Smell-based disease diagnosis

Jim Skinner · 2018/09/17 · 5 minute read

I have just submitted my thesis! In celebration, here’s a brief, hopefully interesting description of the application I was working on: disease diagnosis using artificial olfaction (smell).

It turns out that humans can, with training, diagnose disease using smell, and have been doing this for thousands of years. This was certainly done by Hippocrates around 400BC, who wrote in the book Aphorisms1 about using the smell of urine, and spit after being vaporised on hot coals, to inform diagnoses.

This is far from an isolated use of smell in medicine; for example, part of the process of diagnosing Bacterial Vaginosis2 involves “Release of a fishy odour on adding alkali (10% KOH)” to a swab. In fact, there are very many diseases associated with specific odours. Below I have reproduced a table compiled by Wilson and Baietto3 of published disease odour descriptions, with references dating mostly to the second half of the 19th century.

Disease Body source Descriptive aroma
Acromegaly Body Strong, offensive
Anaerobic infection Skin, sweat Rotten apples
Azotemia (prerenal) Urine Concentrated urine odor
Bacterial proteolysis Skin Over-ripe Camembert
Bacterial vaginosis Vaginal discharge Amine-like
Bladder infection Urine Ammonia
Bromhidrosis Skin, nose Unpleasant
Darier’s disease Buttocks Rank, unpleasant odor
Diabetic ketoacidosis Breath Rotting apples, acetone
Congestive heart failure Heart (portcaval shunts) Dimethyl sulfide
Cystic fibrosis Infant stool Foul
Diabetes mellitus Breath Acetone-like
Diphtheria Sweat Sweet
Empyema (anaerobic) Breath Foul, putrid
Esophageal diverticulum Breath Feculent, foul
Fetor hepaticus Breath Newly-mown clover, sweet
Gout Skin Gouty odor
Hydradenitis suppurativa Apocrine sweat glands Bad body odor
Hyperhydrosis Body Unpleasant body odor
Hyperaminoaciduria (Oast-house Syndrome) Infant skin Dried malt or hops
Hypermethioninemia Infant breath Sweet, fruity, fishy, boiled cabbage, rancid butter
Intestinal obstruction Breath Feculent, foul
Intranasal foreign body Breath Foul, feculent
Isovaleric acidemia Skin, sweat, breath Sweaty feet, cheesy
Ketoacidosis (starvation) Breath Sweet, fruity, acetone-like
Liver failure Breath Musty fish, raw liver, feculent, mercaptans, dimethyl sulfide
Lung abscess Sputum, breath Foul, putrid, full
Maple syrup urine disease Sweat, urine, ear wax Maple syrup, burnt sugar
Phenylketonuria Infant skin Musty, horsey, mousy, sweet, urine
Pneumonia (necrotizing) Breath Putrid
Pseudomonas infection Skin, sweat Grape
Renal failure (chronic) Breath Stale urine
Rotavirus gastroenteritis Stool Full
Rubella Sweat Freshly plucked feathers
Schizophrenia Sweat Mildly acetic
Scrofula Body Stale beer
Scurvy Sweat Putrid
Shigellosis Stool Rancid
Smallpox Skin Pox stench
Squamous-cell carcinoma Skin Offensive odor
Sweaty feet syndrome Urine, sweat, breath Foul acetic
Trench mouth Breath Halitosis
Trimethylaminuria Skin, urine Fishy
Tuberculosis lymphadenitis Skin Stale beer
Tubular necrosis (acute) Urine Stale water
Typhoid Skin Freshly-baked brown bread
Uremia Breath Fishy, ammonia, urine-like
Vagabond’s disease Skin Unpleasant
Varicose ulcers (malignant) Leg Foul, unpleasant
Yellow fever Skin Butcher’s shop

Some of these have been given remarkably specific descriptions.

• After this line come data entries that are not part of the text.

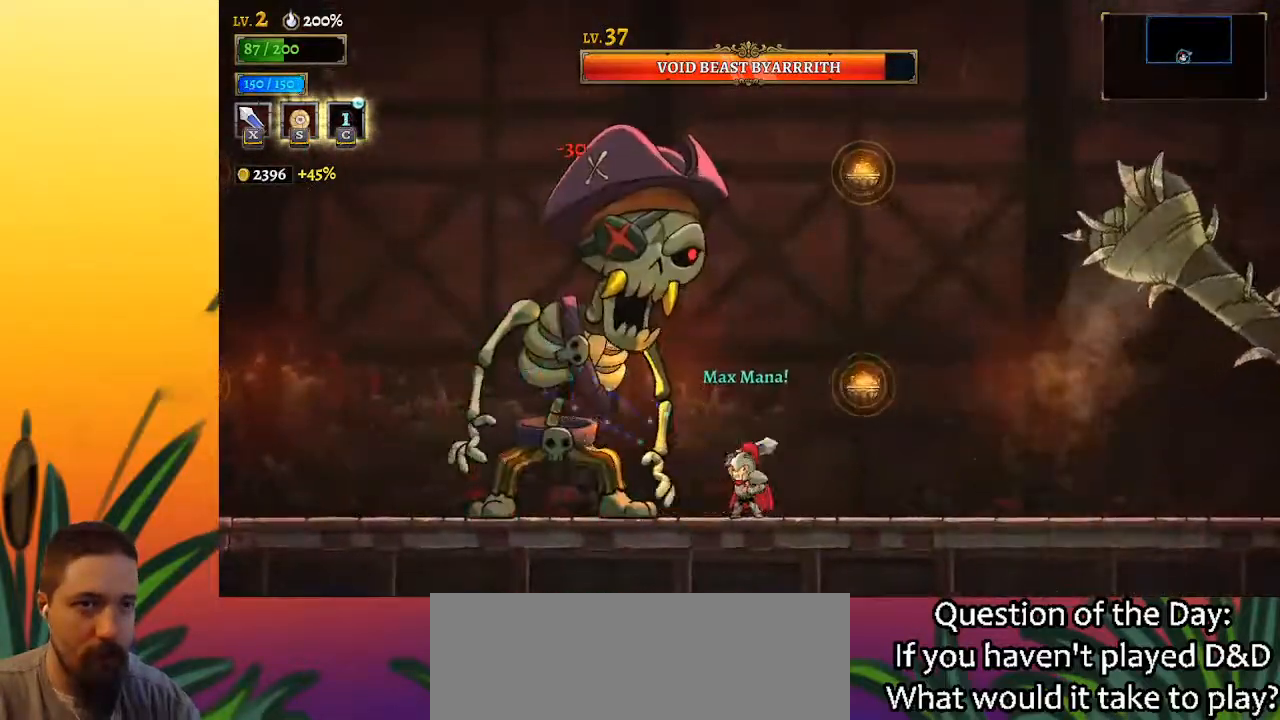
{"keys": [], "events": [[33, "right", "down"], [33, "x", "up"], [267, "right", "up"], [317, "left", "down"], [400, "x", "down"], [450, "left", "up"], [500, "x", "up"]]}
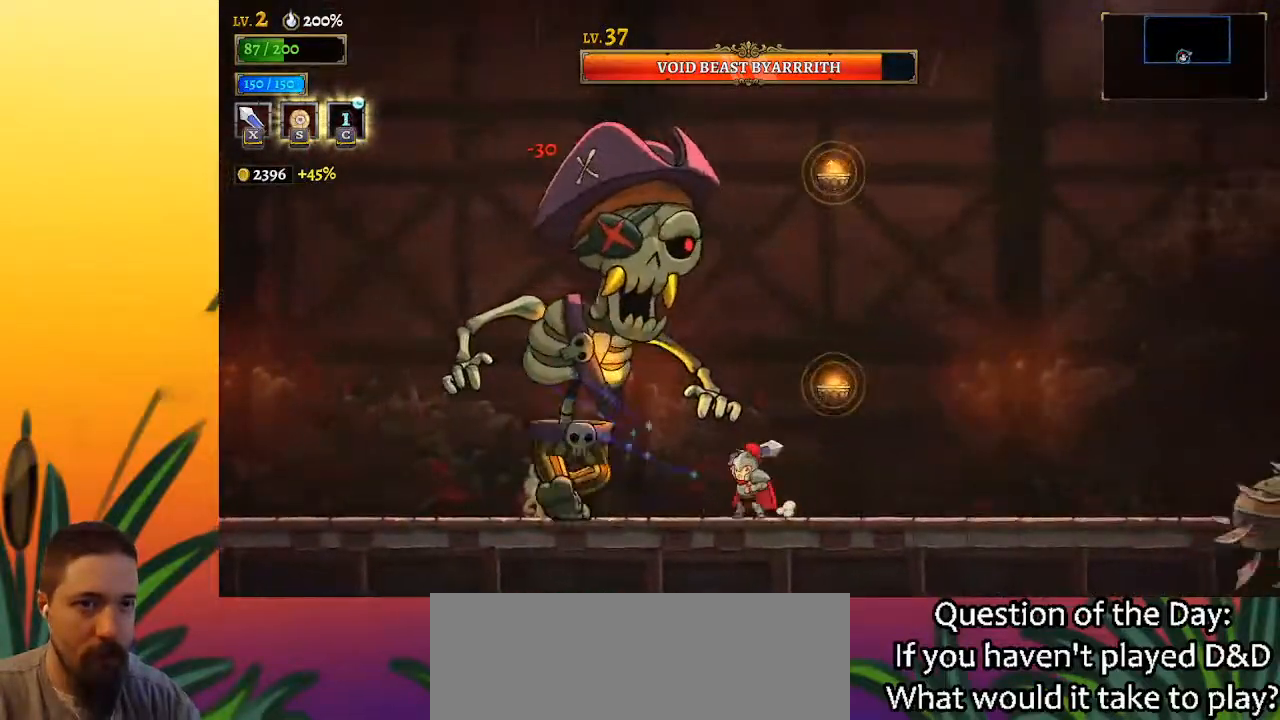
{"keys": ["right"], "events": [[50, "right", "down"], [133, "c", "down"], [233, "c", "up"]]}
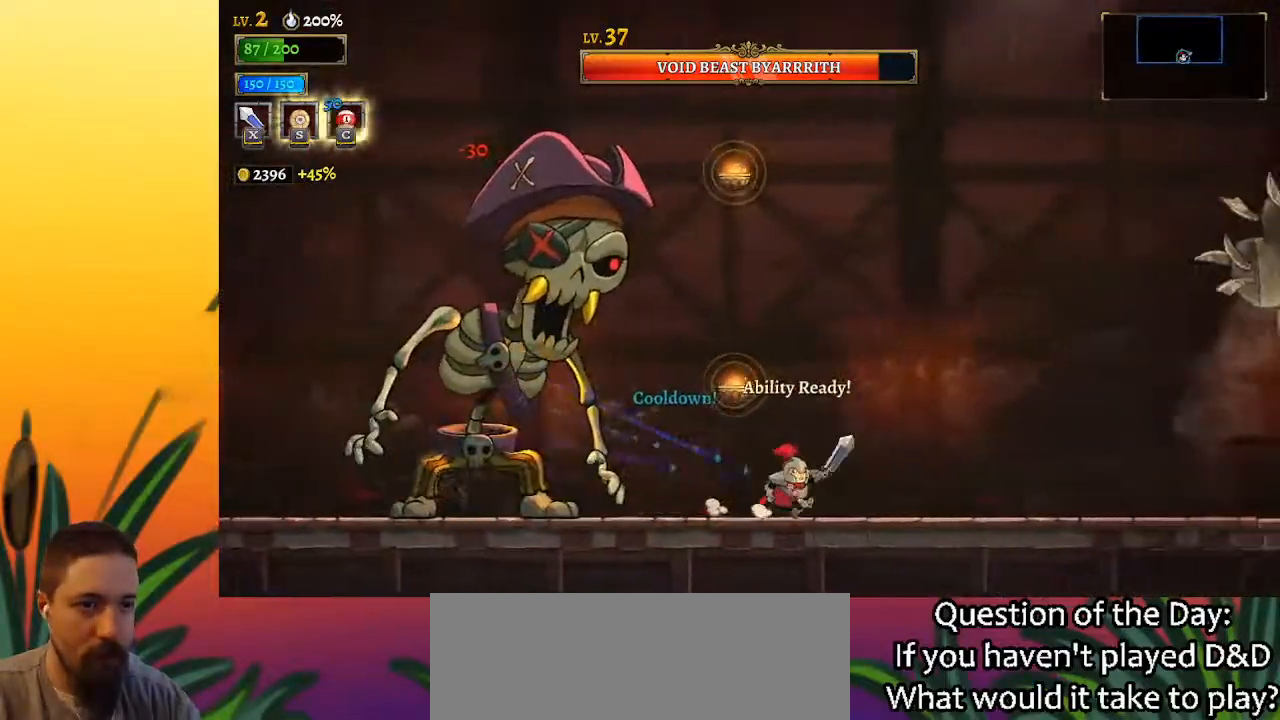
{"keys": ["left", "x"], "events": [[100, "right", "up"], [150, "left", "down"], [483, "x", "down"]]}
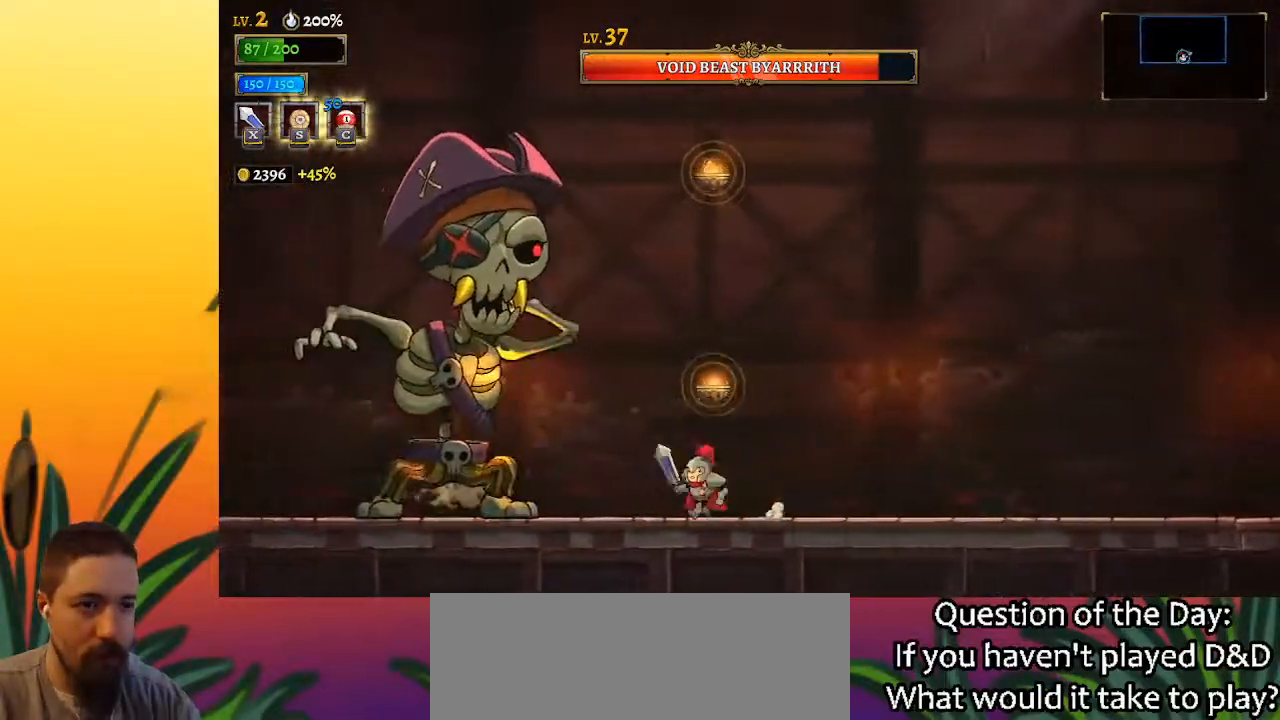
{"keys": ["x"], "events": [[117, "x", "up"], [217, "left", "up"], [500, "x", "down"]]}
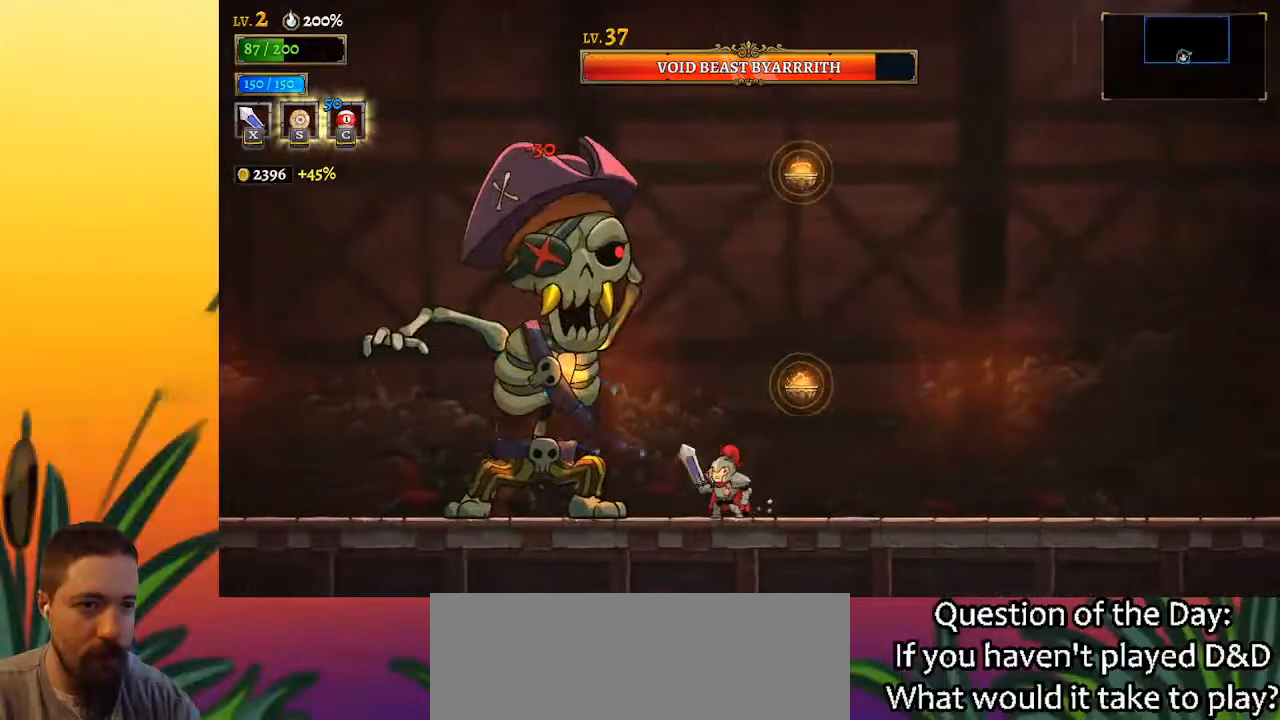
{"keys": [], "events": [[83, "x", "up"], [283, "c", "down"], [283, "right", "down"], [317, "c", "up"], [417, "right", "up"]]}
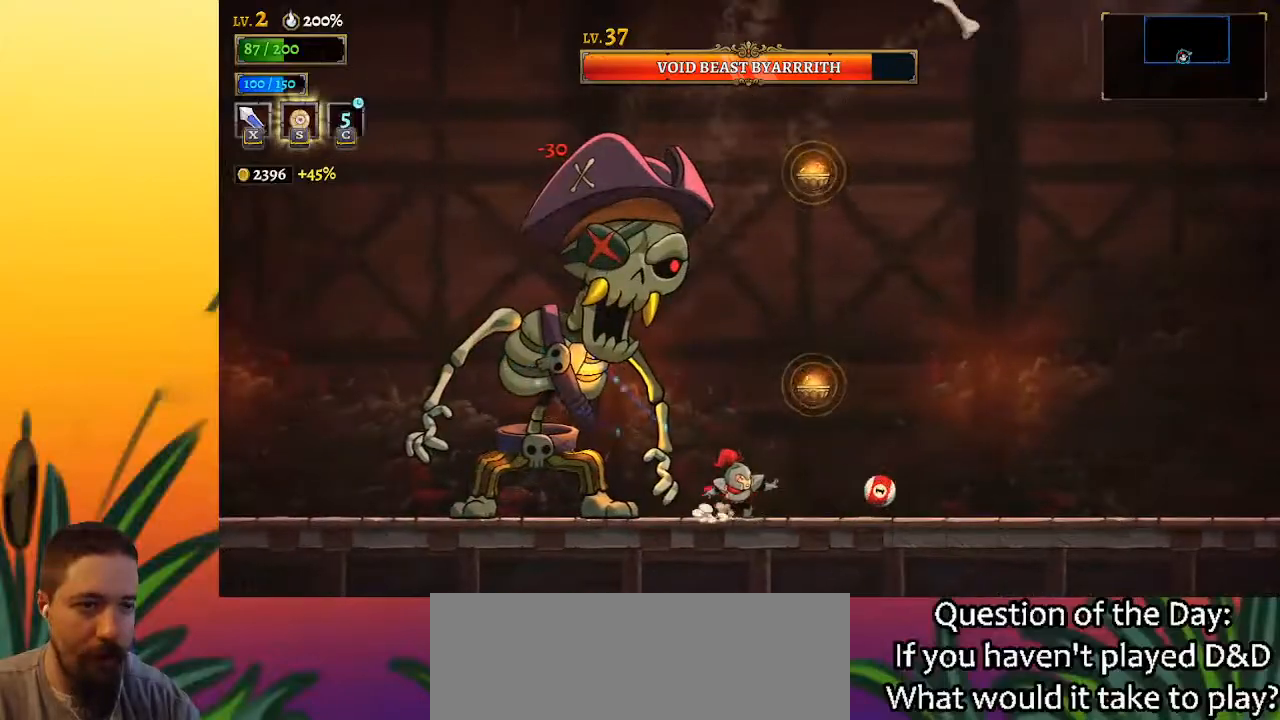
{"keys": [], "events": [[283, "left", "down"], [383, "left", "up"], [383, "x", "down"], [433, "x", "up"]]}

We see Fetor hepaticus gives the breath an odour described as “sweet” and “newly-mown clover”, and Rubella causes sweat the smell of “freshly plucked feathers”. All this is quite entertaining, but there is a growing body of evidence that smell can provide a great deal of useful information on the disease state of the body. We are also beginning to understand WHY disease can cause bodily excretions to smell different, and it turns out to be a variety of different reasons, though most are to do with the production of odorous Volatile Organic Compounds (VOCs).

VOCs are produced naturally in metabolism. If the metabolism is altered, so are the VOCs. One obvious source of VOCs in an infection are those produced by the pathogen. However, many VOCs are produced by the body under stress and due to immune response. These VOCs can be excreted in the breath, urine, stool and sweat, depending on the disease site, and can be detected.

A trained human nose is sufficient to detect the VOC alterations in certain diseases, but can certainly be improved upon. There has been media coverage of trained dogs able to smell the presence of tumours in breath and urine4. However, humans and animals are costly to train, and their ability to smell varies with age, wellness, and the time since their last meal. For serious, reproducible, large-scale smell-based diagnosis, one would better rely on a machine than an animal.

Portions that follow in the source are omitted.